PROBLEM REQUIREMENTS:
In the entries that follow, find the line containing "4. A meeting"; from there, copy every line exactly through the line containing "Voluntary Identification".

● ● ● ● ● ● ●

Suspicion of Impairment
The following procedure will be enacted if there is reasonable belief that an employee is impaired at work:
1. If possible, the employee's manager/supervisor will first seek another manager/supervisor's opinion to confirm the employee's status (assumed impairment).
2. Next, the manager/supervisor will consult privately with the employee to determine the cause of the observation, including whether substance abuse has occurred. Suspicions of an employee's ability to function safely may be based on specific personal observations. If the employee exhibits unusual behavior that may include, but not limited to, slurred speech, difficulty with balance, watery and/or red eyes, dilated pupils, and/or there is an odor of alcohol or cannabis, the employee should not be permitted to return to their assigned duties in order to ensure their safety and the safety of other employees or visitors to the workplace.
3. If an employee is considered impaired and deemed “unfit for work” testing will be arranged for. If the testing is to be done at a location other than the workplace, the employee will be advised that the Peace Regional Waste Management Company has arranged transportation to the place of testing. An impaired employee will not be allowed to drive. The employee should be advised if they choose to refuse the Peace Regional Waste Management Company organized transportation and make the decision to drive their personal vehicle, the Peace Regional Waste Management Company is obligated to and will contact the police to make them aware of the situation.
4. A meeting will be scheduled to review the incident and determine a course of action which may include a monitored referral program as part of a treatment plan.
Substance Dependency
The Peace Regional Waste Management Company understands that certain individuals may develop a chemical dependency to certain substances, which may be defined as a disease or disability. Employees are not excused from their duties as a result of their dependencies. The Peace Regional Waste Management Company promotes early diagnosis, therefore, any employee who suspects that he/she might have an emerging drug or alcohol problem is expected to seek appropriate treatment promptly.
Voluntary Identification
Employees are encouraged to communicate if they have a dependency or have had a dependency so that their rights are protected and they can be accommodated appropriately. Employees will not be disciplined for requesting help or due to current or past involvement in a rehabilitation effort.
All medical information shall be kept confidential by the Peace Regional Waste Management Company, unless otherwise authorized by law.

● ● ● ● ● ● ●

REPLY:
4. A meeting will be scheduled to review the incident and determine a course of action which may include a monitored referral program as part of a treatment plan.
Substance Dependency
The Peace Regional Waste Management Company understands that certain individuals may develop a chemical dependency to certain substances, which may be defined as a disease or disability. Employees are not excused from their duties as a result of their dependencies. The Peace Regional Waste Management Company promotes early diagnosis, therefore, any employee who suspects that he/she might have an emerging drug or alcohol problem is expected to seek appropriate treatment promptly.
Voluntary Identification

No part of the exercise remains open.